100nada

Para a Mar

um re-post do antigo 100nada. Tu percebes. Obrigada, amiga.

As palavras estão na ponta dos meus dedos, todas por cima uma das outras, uma porta com um incêndio atrás. Gritam e pisam-se umas às outras e atiram-se à porta e querem sair, mas a porta abre ao contrário. É uma porta que fica mesmo ali na ponta das minhas unhas, uma porta aguçada, uma porta que fere as palavras mais afoitas, uma porta que não deixa passar nenhuma. Às vezes, muito raramente, algumas, muito magoadas, conseguem passar. Mas a marca das unhas fica nelas, de feridas passam a predadoras. E as outras, queimadas, morrem ali, sem serem escritas.

Talvez não seja assim, talvez não fosse preciso, mas é assim e é preciso. Esconder, esconder sempre, cada vez mais longe, volto a dizer as mesmas coisas, digo sempre as mesmas coisas, mas acho que vou falando para as paredes, vou gritando dentro e o silêncio aumenta. Fecho os olhos e penso, será que posso deixar só um pedaço aqui? Podia ser noutro lado qualquer, mas o teclado é simples, habituei-me, já não sei escrever. Talvez por isso, por não conseguir agarrar esse momento, aquele que precede o poisar de uma caneta numa folha branca, talvez nunca tenha sabido, talvez seja apenas um instrumento desafinado que sabe que o seu som é fraco, mas vai tentando, cada vez mais desesperadamente, esperando que um dia, um segundo que seja, consiga largar um som absolutamente cristalino, uma nota certa, só uma, só uma vez…até que um dia, deixarei de escrever, pego na ilusão e rasgo-a, como hei-de rasgar todos os pedaços de papel que estiverem perdidos pelos cantos, apago tudo, deleted items, não passa disso, apenas adiado.

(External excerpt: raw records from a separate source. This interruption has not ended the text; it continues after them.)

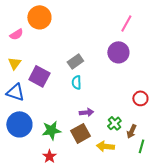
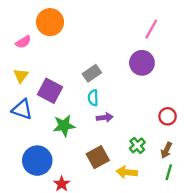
purple arrow: (86, 112) -> (105, 118), moved
blue circle: (19, 124) -> (37, 161), moved
green star: (51, 130) -> (64, 126), moved
brown arrow: (131, 131) -> (166, 150), moved

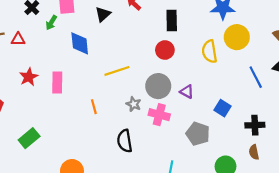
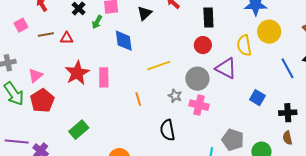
red star: (29, 77) -> (77, 73), size x1.4
purple triangle: (187, 92) -> (226, 68), moved, size x1.6
gray pentagon: (198, 134) -> (233, 140), moved

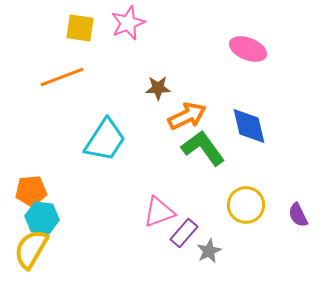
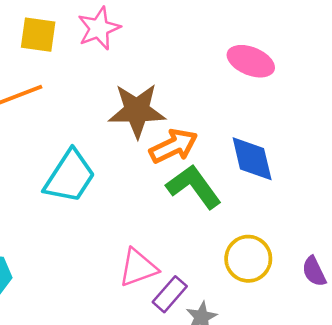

A torre não tem portas nem janelas. Não sei qual é esta obsessão pela torre, podia ser uma um buraco no chão, é um buraco no ar. Vejo-a cinzenta, sem mais nada, uma torre de betão, uma paisagem inóspita, um céu encoberto, pedras no chão, blocos de cimento em cima uns dos outros, um muro contra as marés. O oposto ao belo, ao alado, nada aqui tem asas, só grades. Lá no alto, um cubo enferrujado, uma prisão sobre outra prisão, aberta ao ar, fechada. A criatura sobe as escadas dentro da torre, senta-se lá em cima, grita ao vento. E escreve, escreve furiosamente, enche folhas de letras, palavras, frases, histórias. Depois, quando a noite cai, quando já não há mais nada para escrever, quando tudo o que escreveu lhe parece inútil e vazio, rasga as folhas, estende a mão para fora das grades e quando a abre, o vento enche-se de farrapos, de pedaços de papel cobertos de letras…e alguns caem sobre mim. Porque eu também vivo aqui, à margem da torre, vivo com esta criatura presa, presa eu também. Fui eu quem a prendi, entendem, e agora vivo assim, carcereira e prisioneira. Se não a guardo, ela foge, e eu, que sei do que é capaz, não a posso deixar.

0 thoughts on “Para a Mar

  1. Gotinha

    Eu sei que devia fazer um comentário profundo e existencialista mas só me apetece dizer HÁ MAR E MAR, HÁ IR E VOLTAR….Um beijinho para a Cat e outro para a Mar do Pt. Conversa!!!

  2. Mar

    E de Gotinhas e mais Gotinhas se faz o mar;-)).
    E a Mar que está toda derretida com este gesto da nossa Cat só consegue dizer: força amiga, dessas pontas dos dedos, mais que palavras saem pérolas.